Ora, di colpo, quelle stesse persone, senza spendere una parola che possa spiegare il proprio cambio di opinione, vengono a perorare la causa di una unificazione delle figure lavorative. In sostanza, togliamo qualche diritto a quelli più protetti e aggiungiamo qualche forma di protezione ai meno protetti, e così da ora in poi non ci saranno lavoratori di serie A e lavoratori di serie B.

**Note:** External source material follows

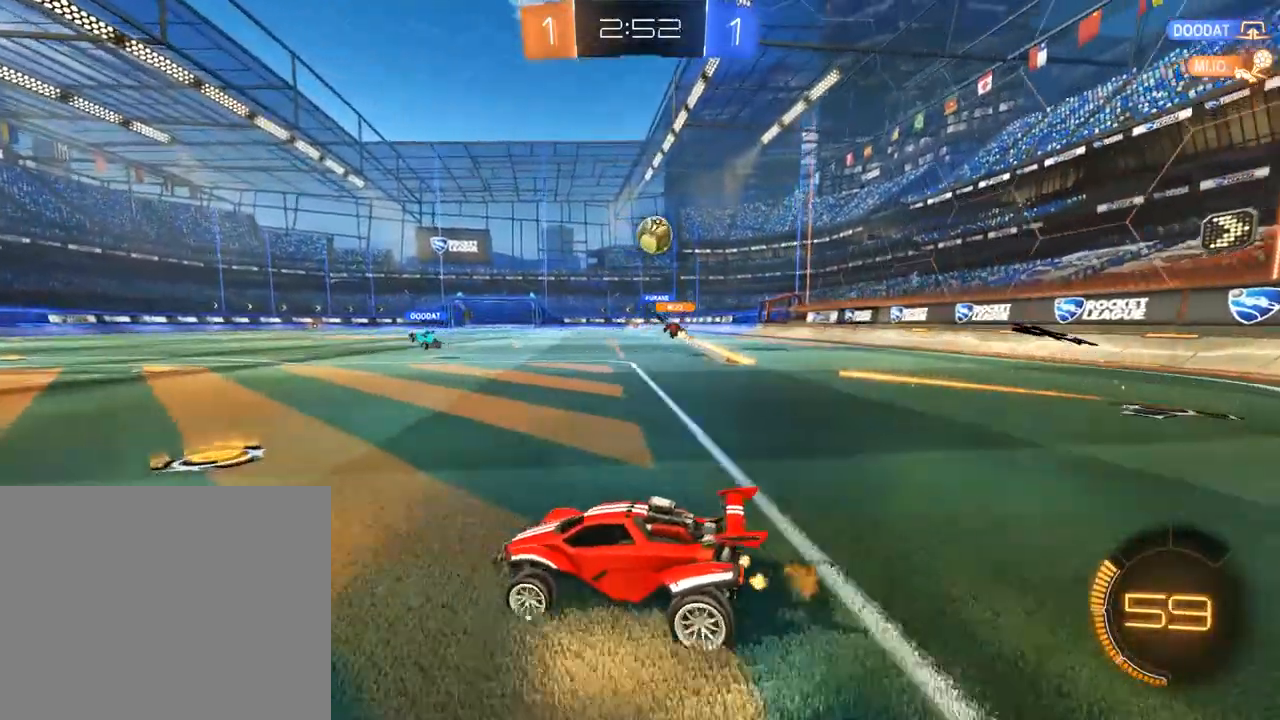
{"dt_ms": 500, "buttons": ["B"], "left_stick": "center", "right_stick": "center", "events": [[50, "L2", "down"], [217, "L2", "up"], [217, "left_stick", "left"], [283, "B", "down"], [483, "left_stick", "center"]]}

Ma come, eravate così preoccupati di garantire la scelta alle aziende, ed adesso invece prevale l'unificazione delle figure. Ma scusate, allora basta dire che avete sbagliato a prevedere figure precarie e torniamo alla legislazione ante senza tate discussioni, questa e solo questa potrebbe essere una conclusione degna di qualcuno che ripensa a suoi prexcedenti errori.

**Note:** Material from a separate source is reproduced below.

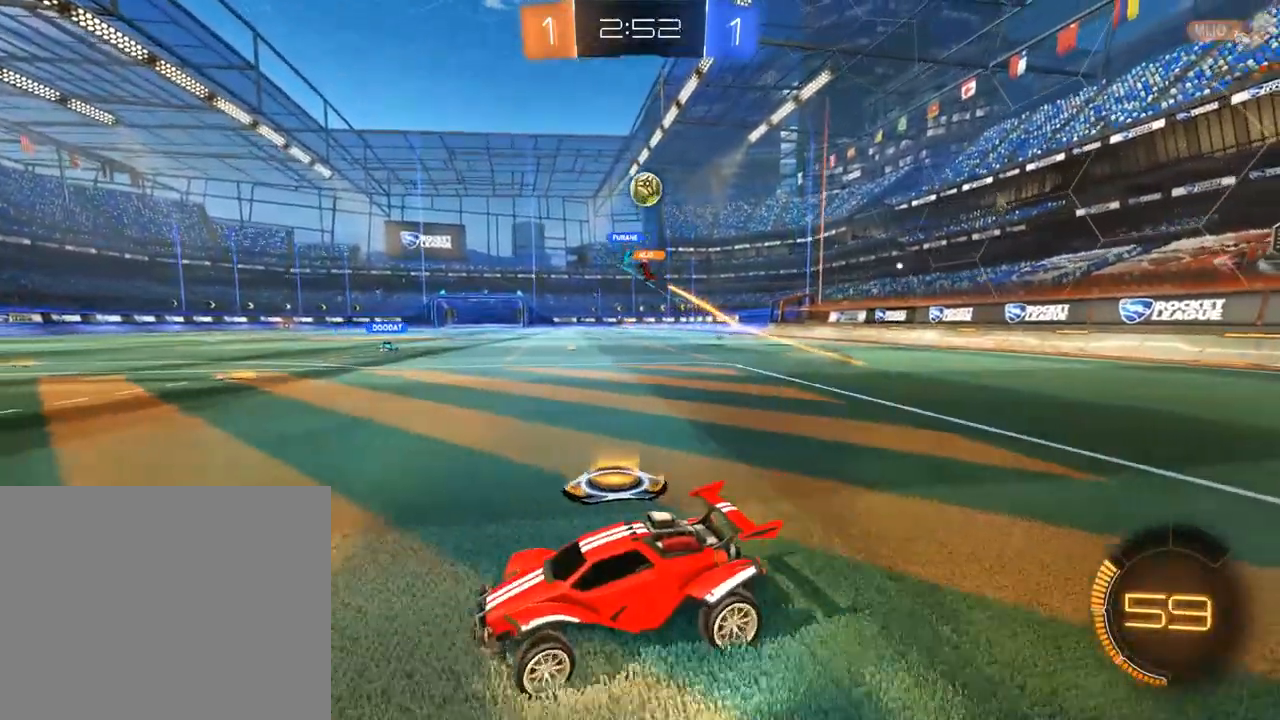
{"dt_ms": 500, "buttons": ["B", "X"], "left_stick": "right", "right_stick": "center", "events": [[17, "B", "up"], [17, "left_stick", "right"], [150, "left_stick", "left"], [217, "B", "down"], [317, "left_stick", "right"], [350, "X", "down"]]}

Altri non sembrano d'accordo su queste innovazioni, ma continuano a battere sulla ripresa, sulla famosa, ma io direi famigerata, crescita del PIL. E visto che su questa crescita tutti appaiono d'accordo, allora tutta la discussione verte sulla competitività. Per avere più occupazione, dobbiamo avere più produzione, ma per avere più produzione, dobbiamo vincere la concorrenza. Ora, dico io, ma in questi ultimi decenni, cos'altro abbiamo fatto? Con che coraggio vengono ancora a propinarci la solita lezioncina di seconda mano di ricette liberiste, dopo i palesi fallimenti di questa linea di politica economica? La più penosa è la vedova di Padoa Schioppa, che non fa altro che ripetere come un pappagallo le solite menate liberiste, senza evidentemente avere quel minimo di intelligenza richiesto per collocarsi nel contesto della crisi più profonda almeno degli ultimi ottanta anni. Oggi, se qualcuno sostiene ancora simili ricette, è un cialtrone conclamato che è lecito definire imbecille.
Ma, qualcuno potrebbe chiedere, c'è un'alternativa possibile?

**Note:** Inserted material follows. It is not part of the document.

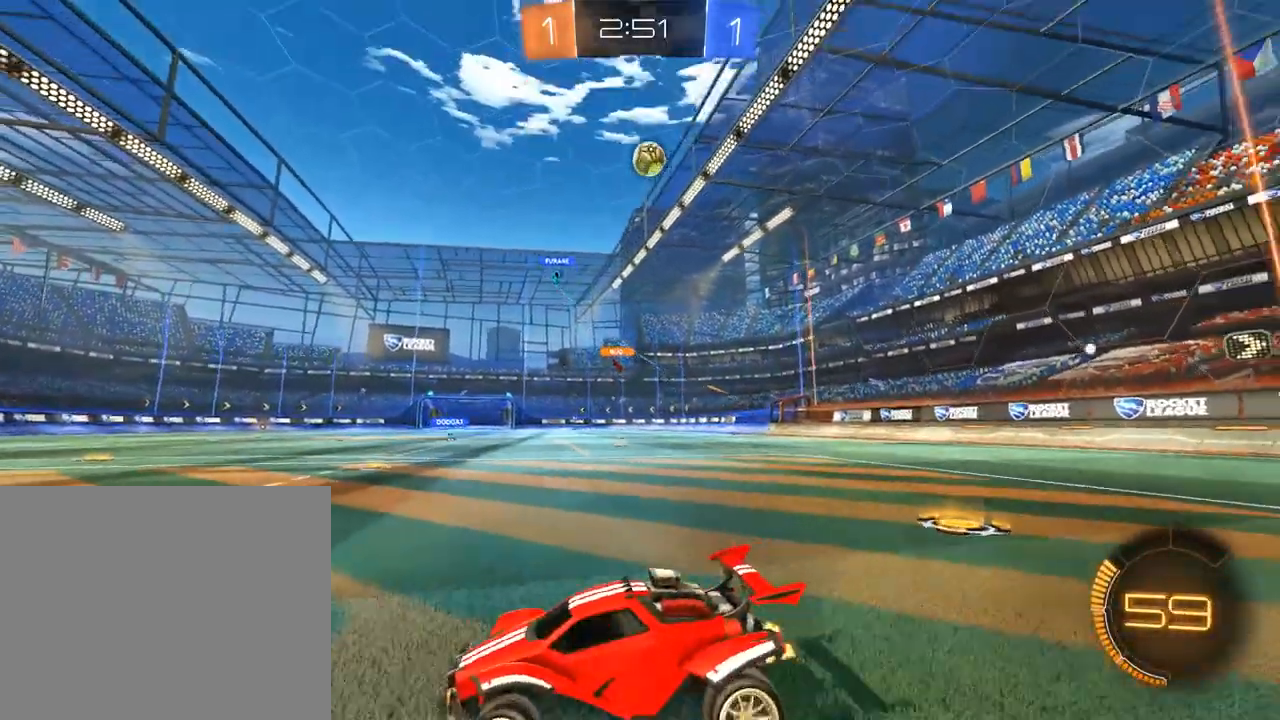
{"dt_ms": 500, "buttons": ["L2"], "left_stick": "down-left", "right_stick": "center", "events": [[217, "B", "up"], [217, "L2", "down"], [250, "X", "up"], [250, "left_stick", "down-left"]]}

Io dico di sì, l'alternativa è senz'altro possibile, è anzi a portata di mano, ed è rifiutare una volta per tutte il mito della crescita ininterrotta. e accettando questo, che non significa necessariamente decrescita (trovo qualcosa di inquietante in questa contrapposizione in qualche modo simmetrica alla logica capitalista), ma che dobbiamo soltanto uscire da questo criterio di scelta automatico su base quantitativa, ci sottraiamo a una logica globalistica che vede nel massimizzare la dimensione di mercato in cui far operare meccanismi di concorrenza.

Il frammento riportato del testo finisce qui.